In dem bunkerähnlichen Gebäude aus dem Jahr 1968 befand sich früher ein Zyklotron-Beschleuniger. In die dreieinhalb Meter dicken Stahlbetonwände ist zusätzlich eine Verkleidung aus Kupfer eingelassen – die Labore sind so gegen jede Form von elektromagnetischer Strahlung von außen geschützt. Nur so sind die beiden Experimente überhaupt möglich.

„Brass“ und „Madmax“ beruhen nämlich auf der Theorie, dass besonders leichte Dunkle Materie, sogenannte Axione, sich in einem Magnetfeld wie Lichtteilchen verhalten und ein elektrisches Feld erzeugen. Die so entstehende elektromagnetische Strahlung wollen die Forscher messen und so die Existenz der Axione beweisen. Dafür dürfen keine anderen Strahlen die empfindlichen Messungen beeinflussen. Handys werden deswegen später in den Laboren tabu sein, die Elektronik ist abgeschirmt. Die Dunkle Materie ist hingegen bereits im Labor, sie durchdringt schließlich das gesamte Universum. „Wir könnten sie gar nicht aussperren, auch wenn wir es wollten“, sagt Astroteilchenphysiker Dieter Horns, der „Brass“ leitet.

Die beiden Experimente verfolgen einen ähnlichen Ansatz, setzen jedoch unterschiedliche Schwerpunkte. „Brass“ holt im Prinzip ein herkömmliches Radioteleskop in die abgeschotteten Laborräume. Ein Parabolspiegel mit zweieinhalb Metern Durchmesser steht bereits im ansonsten noch leeren Labor. Er ist auf die andere Ecke des Raums gerichtet. Dort will das Team von Horns zahlreiche kleine Supermagnete zu einer Wand zusammenfügen. In dem so geschaffenen Magnetfeld soll die Dunkle Materie die elektromagnetische Strahlung erzeugen. Der Parabolspiegel soll die schwachen Strahlenspuren aufspüren. Später könnte der Spiegel noch vergrößert werden. Trotzdem bliebe „Brass“ auch dann ein vergleichsweise schlankes Experiment – vor allem im Vergleich mit riesigen milliardenteuren Beschleunigern, an denen nach schwereren Formen von Dunkler Materie gesucht wird. Bislang kostete „Brass“ nicht einmal eine halbe Million Euro. Fünf bis acht Jahre lang will Horns experimentieren. „Anschließend könnte man den Parabolspiegel sogar als herkömmliches Radioteleskop nutzen“, sagt Horns.

• Gestellte Aufgabe: Schreibe die Fortsetzung des Artikels über die Suche nach Axionen und beginne direkt nach seinem letzten Satz.

• Datenblock:

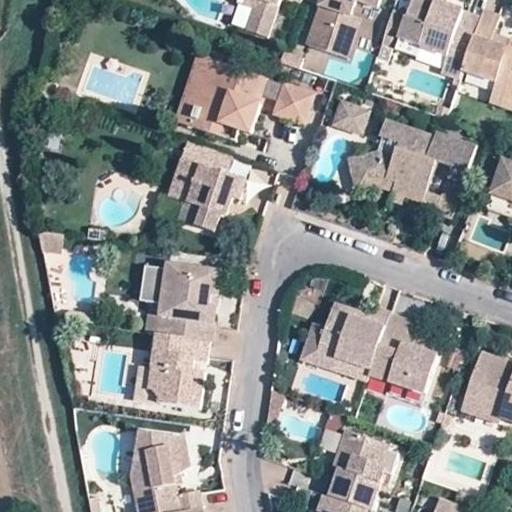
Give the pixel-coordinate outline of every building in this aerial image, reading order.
[(236,0),(253,6),(245,27),(265,33),(277,0),(236,0)] [(372,0),(377,1),(377,0),(322,0),(309,38),(339,49),(353,9),(356,0),(372,0)] [(462,70),(480,18),(462,12),(463,10),(442,2),(441,6),(435,5),(436,1),(434,0),(413,0),(399,40),(445,56),(442,65),(440,69),(460,76),(462,70)] [(353,9),(339,49),(350,53),(364,13),(353,9)] [(491,42),(494,32),(501,15),(483,10),(480,18),(462,70),(495,81),(492,91),(511,97),(511,38),(507,48),(491,42)] [(507,48),(511,38),(494,32),(491,42),(507,48)] [(445,56),(399,40),(396,49),(442,65),(445,56)] [(200,103),(217,58),(202,53),(179,120),(192,124),(196,115),(199,116),(204,105),(200,103)] [(196,115),(192,124),(237,140),(241,129),(251,132),(262,103),(257,102),(252,100),(254,91),(260,94),(280,100),(276,113),(303,122),(314,92),(217,58),(200,103),(204,105),(199,116),(196,115)] [(495,81),(462,70),(460,76),(459,79),(492,91),(495,81)] [(57,78),(44,76),(42,86),(56,88),(57,78)] [(252,100),(257,102),(260,94),(254,91),(252,100)] [(511,97),(492,91),(489,99),(511,106),(511,97)] [(340,99),(331,128),(365,138),(373,110),(340,99)] [(375,176),(392,181),(411,128),(385,119),(379,137),(396,143),(391,157),(378,152),(347,160),(353,181),(375,176)] [(392,181),(397,183),(393,194),(404,198),(423,204),(421,209),(452,219),(463,185),(447,179),(441,195),(427,190),(437,161),(427,158),(435,137),(411,128),(392,181)] [(181,217),(214,228),(220,210),(226,191),(235,194),(240,196),(247,177),(183,155),(170,193),(187,199),(181,217)] [(511,162),(505,160),(492,196),(511,203),(511,162)] [(357,194),(377,189),(388,192),(393,194),(397,183),(392,181),(375,176),(353,181),(357,194)] [(226,191),(220,210),(229,213),(235,194),(226,191)] [(402,206),(404,198),(393,194),(390,201),(402,206)] [(511,203),(492,196),(487,210),(511,218),(511,203)] [(60,252),(62,236),(43,234),(41,250),(60,252)] [(160,314),(158,332),(207,339),(213,302),(208,302),(210,291),(214,292),(217,270),(168,263),(167,270),(161,305),(160,314)] [(161,305),(167,270),(154,279),(153,293),(161,305)] [(370,367),(384,327),(388,314),(389,312),(372,307),(370,314),(367,322),(350,316),(353,308),(334,301),(325,324),(317,348),(370,367)] [(367,322),(370,314),(353,308),(350,316),(367,322)] [(158,332),(160,314),(154,314),(151,331),(158,332)] [(388,314),(384,327),(370,367),(368,372),(423,392),(436,356),(422,351),(402,344),(405,334),(409,321),(388,314)] [(299,355),(366,379),(368,372),(370,367),(317,348),(325,324),(312,320),(299,355)] [(155,399),(197,407),(202,370),(191,368),(191,372),(176,369),(178,357),(192,360),(204,361),(207,339),(158,332),(151,331),(147,363),(143,387),(148,388),(155,399)] [(425,341),(405,334),(402,344),(422,351),(425,341)] [(460,371),(466,352),(457,349),(450,368),(460,371)] [(511,364),(484,354),(482,360),(511,370),(511,364)] [(191,372),(191,368),(192,360),(178,357),(176,369),(191,372)] [(466,406),(502,418),(511,421),(511,370),(482,360),(466,406)] [(143,387),(147,363),(139,362),(133,401),(154,405),(155,399),(148,388),(143,387)] [(502,418),(466,406),(464,413),(500,425),(502,418)] [(134,511),(164,511),(198,506),(195,488),(173,491),(172,482),(170,474),(176,470),(184,464),(180,437),(134,430),(129,472),(134,511)] [(384,469),(392,449),(349,434),(341,456),(351,459),(346,473),(342,471),(332,500),(365,511),(367,511),(374,511),(389,471),(384,469)] [(351,459),(341,456),(337,470),(342,471),(346,473),(351,459)] [(332,500),(323,497),(317,511),(364,511),(365,511),(332,500)] [(434,511),(468,511),(469,511),(438,501),(434,511)]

• Antwort:
Während „Brass“ also mit einem vergleichsweise simplen Aufbau und einem relativ schwachen Magnetfeld das Spektrum an Strahlung breit gestreut absuchen kann, geht „Madmax“ mit einem aufwendigeren Aufbau in die Tiefe.

Teilchenphysikerin Erika Garutti und ihr Team wollen 80 Scheiben aus einem speziellen Aluminiumoxid in einem starken Magnetfeld platzieren. Die Axionen aus Dunkler Materie sollen auf der Oberfläche dieser Scheiben Mikrowellen erzeugen, die sich dann messen lassen und so die Existenz der Axionen bestätigen. Der gesamte Aufbau befindet sich in einer Vakuumkammer und wird zusätzlich auf minus 269,15 Grad Celsius (4 Grad Kelvin) heruntergekühlt. Dadurch ist das Projekt technisch eine besondere Herausforderung.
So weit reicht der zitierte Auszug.